Your task -
Compute how many lines in the entries below include the string "Left". Only the number is wanted.

Items listed in a dataset
·····

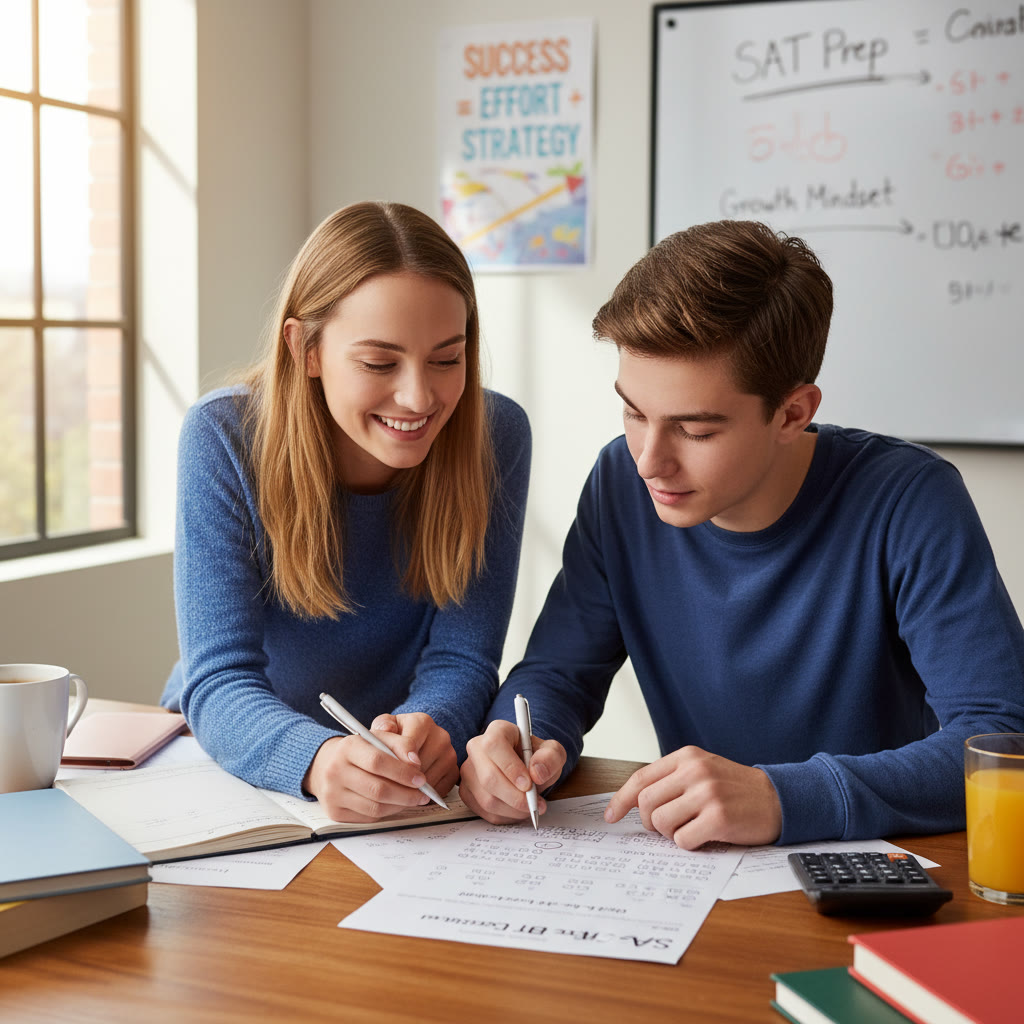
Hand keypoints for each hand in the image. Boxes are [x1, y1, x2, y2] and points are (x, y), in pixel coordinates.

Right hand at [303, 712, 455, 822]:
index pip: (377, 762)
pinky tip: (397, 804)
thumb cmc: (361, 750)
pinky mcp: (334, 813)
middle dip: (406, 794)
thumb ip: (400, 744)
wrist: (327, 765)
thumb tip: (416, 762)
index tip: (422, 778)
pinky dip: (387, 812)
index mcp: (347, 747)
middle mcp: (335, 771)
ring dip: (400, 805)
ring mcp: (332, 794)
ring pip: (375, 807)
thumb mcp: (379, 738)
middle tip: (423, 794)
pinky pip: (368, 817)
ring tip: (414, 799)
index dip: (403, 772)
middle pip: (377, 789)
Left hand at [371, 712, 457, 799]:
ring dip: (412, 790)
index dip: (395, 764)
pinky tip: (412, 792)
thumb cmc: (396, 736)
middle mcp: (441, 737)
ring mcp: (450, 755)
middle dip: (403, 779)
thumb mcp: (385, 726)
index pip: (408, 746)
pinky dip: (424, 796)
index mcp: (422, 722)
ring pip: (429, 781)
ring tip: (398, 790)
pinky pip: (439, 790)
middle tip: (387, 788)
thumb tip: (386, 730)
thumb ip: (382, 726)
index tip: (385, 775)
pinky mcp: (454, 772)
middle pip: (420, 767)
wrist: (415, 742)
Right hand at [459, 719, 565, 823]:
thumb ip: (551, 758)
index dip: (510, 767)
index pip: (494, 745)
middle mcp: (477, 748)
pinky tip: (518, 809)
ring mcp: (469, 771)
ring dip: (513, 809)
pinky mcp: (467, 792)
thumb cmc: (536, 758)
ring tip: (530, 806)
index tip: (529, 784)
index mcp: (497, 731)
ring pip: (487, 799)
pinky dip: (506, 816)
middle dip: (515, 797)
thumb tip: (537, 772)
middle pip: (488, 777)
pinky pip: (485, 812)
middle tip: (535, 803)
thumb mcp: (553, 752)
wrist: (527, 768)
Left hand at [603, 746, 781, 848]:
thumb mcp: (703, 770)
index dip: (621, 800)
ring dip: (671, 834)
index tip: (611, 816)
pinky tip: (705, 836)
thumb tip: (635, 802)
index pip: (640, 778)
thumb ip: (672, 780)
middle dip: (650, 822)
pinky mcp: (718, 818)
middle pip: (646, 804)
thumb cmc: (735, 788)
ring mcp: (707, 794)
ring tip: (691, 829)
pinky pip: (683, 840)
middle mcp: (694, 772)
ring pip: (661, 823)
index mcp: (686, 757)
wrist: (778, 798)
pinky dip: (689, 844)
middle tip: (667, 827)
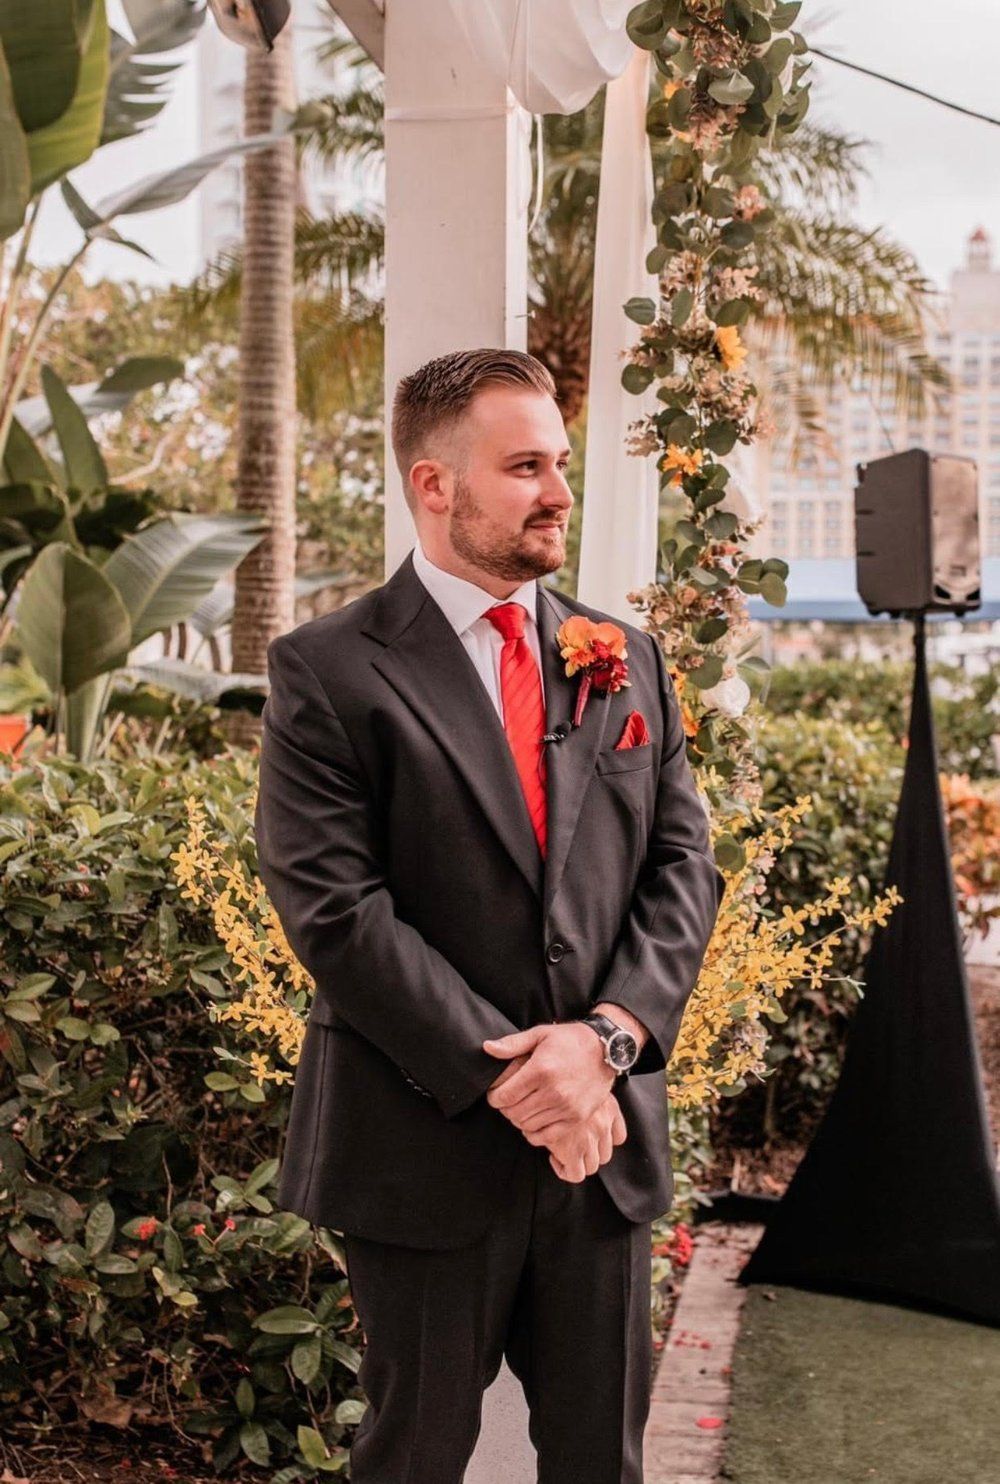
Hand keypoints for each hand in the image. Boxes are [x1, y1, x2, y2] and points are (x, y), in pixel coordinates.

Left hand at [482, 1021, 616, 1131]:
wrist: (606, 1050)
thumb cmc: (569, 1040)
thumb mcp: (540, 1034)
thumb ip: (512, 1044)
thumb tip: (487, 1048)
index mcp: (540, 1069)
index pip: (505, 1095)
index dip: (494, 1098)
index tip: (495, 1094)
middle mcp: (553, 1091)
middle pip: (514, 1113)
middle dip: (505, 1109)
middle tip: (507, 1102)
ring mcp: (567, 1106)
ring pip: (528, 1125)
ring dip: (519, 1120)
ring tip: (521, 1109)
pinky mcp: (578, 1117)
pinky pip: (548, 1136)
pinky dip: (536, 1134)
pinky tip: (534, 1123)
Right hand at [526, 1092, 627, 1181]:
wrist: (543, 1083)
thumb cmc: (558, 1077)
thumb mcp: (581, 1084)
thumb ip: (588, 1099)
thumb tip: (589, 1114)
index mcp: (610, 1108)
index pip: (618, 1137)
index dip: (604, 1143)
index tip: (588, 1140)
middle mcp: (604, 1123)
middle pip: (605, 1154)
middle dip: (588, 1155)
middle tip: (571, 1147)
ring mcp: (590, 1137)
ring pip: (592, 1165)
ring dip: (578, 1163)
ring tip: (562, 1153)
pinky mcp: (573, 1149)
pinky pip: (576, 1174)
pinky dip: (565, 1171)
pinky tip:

·····

Answer space -
3